Teaching us to ignore, shame, disregard, and disconnect from this emotional sensory information leaves us unarmed, unprotected, and unsafe. It’s like being in conversation but only talking, never listening, and assuming what the other person thinks and feels.
We’re unaware of danger, so we don’t know how or when to protect ourselves.
We’re unaware or unsure if the people we choose to surround ourselves love, accept, and respect us, or are out to harm, belittle, or control us.
We lose the ability to know what is right for our happiness, peace, and love.
Our brains rewire to associate fear and danger with safety, and love and kindness with danger and being unsafe, so we seek the wrong thing.
This would be like the rhino ignoring her survival senses, walking up to a pack of lions, and saying, “Hey, I’m just as big as you, can I come hang out…”
How A War Zone Becomes Your Norm
This behavior is most obvious in adults who experienced abusive childhoods or were parented inconsistently by alcoholics, drug addicts, or the mentally unstable, and if they were conditioned to be good girls and boys and shamed for expressing anger, desire, or tears.
In these environments, a child absorbs the message “Don’t express how you truly feel.”

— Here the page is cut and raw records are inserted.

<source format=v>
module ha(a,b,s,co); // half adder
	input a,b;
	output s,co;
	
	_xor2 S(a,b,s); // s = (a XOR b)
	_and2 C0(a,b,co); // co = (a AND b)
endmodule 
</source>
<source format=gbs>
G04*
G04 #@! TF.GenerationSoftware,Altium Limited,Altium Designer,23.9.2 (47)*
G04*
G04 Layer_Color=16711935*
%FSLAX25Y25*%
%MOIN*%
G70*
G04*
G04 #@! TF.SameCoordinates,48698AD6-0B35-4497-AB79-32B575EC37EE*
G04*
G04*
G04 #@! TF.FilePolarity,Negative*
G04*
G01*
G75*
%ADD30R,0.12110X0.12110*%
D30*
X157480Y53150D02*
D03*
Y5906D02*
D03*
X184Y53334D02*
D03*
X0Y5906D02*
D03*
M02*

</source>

If they accepted the sensory information they received, they would have had to accept that their home environment, where they needed to be cared and protected for survival, actually felt unsafe and rejecting to live in.

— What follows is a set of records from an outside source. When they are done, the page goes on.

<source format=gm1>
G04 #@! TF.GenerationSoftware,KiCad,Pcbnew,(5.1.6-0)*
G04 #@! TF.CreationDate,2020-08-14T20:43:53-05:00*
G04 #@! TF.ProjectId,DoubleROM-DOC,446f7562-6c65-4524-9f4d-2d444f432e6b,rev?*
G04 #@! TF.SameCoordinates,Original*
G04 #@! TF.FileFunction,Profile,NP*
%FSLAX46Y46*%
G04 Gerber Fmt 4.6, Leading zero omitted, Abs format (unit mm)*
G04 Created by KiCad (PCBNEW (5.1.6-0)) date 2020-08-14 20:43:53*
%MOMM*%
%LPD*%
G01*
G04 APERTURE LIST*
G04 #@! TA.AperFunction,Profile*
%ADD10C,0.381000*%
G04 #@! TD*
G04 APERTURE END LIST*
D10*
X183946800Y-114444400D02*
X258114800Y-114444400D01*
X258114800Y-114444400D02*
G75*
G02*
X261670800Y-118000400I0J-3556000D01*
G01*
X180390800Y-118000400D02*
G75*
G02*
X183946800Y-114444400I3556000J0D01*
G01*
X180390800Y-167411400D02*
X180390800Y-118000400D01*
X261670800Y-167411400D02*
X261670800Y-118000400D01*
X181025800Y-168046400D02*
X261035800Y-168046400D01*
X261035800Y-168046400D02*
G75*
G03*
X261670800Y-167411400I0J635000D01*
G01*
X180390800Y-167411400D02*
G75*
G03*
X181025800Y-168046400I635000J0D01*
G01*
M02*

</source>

It’s unimaginable for a child to acknowledge that the parents who they love might not be safe, even if they come to see a difference in other families.
They learn not to respond appropriately, as it would result in possible physical danger, punishment and abandonment, so they disconnect, desensitize, do as they are told, try to please to make it safer, and stop trusting their feelings, because they lie and let them down.
If they continue this behavior into adulthood, they will keep seeking out the familiar—hurtful, disappointing, painful, unstable, rejecting, or even dangerous relationships and circumstances, to mirror the feelings of childhood.
Getting Emotionally Reconnected
I used think women who cried were pathetic. I thought they should just get over it and pull themselves together, as this was how I saw my own emotions.
Every feeling I had was buried away, unspoken, and unshared, branded as either a sign of weakness, as regards to crying, or unacceptable, if it was anger. I considered every other feeling bad and dangerous.
My exterior had toughened up until I was cold and as hard as an ice queen.
I chose abusive lovers, friends, and bosses over and over again, even though when I met them all I had the same uncomfortable, sickie, withdrawing feelings. I just ignored them and believed I must be wrong; and I jumped into, at worst, dangerous and, at best, rejecting and unloving environments.
Part of my self-discovery was learning to get out of my judgmental head and back into my body; and trusting its natural ability to know my boundaries and how to protect myself, so I could begin to make the right choices for my health, well-being, and happiness.
I sought people who showed me how to demonstrate my emotions openly and gave me permission to feel angry and cry. I came to understand my body’s language, so, if I felt something, I got real and responded appropriately.
If I felt happy and safe, I smiled.
If I felt safe and laughed, I opened my mouth wide and laughed wholeheartedly from my belly.
If someone tried to disrespect me, I called them on it or walked away.
If I felt desire to touch and be touch, I trusted my intuition.
No longer confused and distrusting of my sensitivity, I didn’t need to waste my energy fighting and denying how I felt.
I was now open to love and intimacy, no longer terrified of it as dangerous, or afraid of rejection, because I felt safe in my ability to know and accept the truth.
I was now listening to the whole conversation and all the information I was receiving, so that like the beautiful rhino I could own our greatest strength of all: our emotional instinct to navigate the wilderness and know who is part of our herd.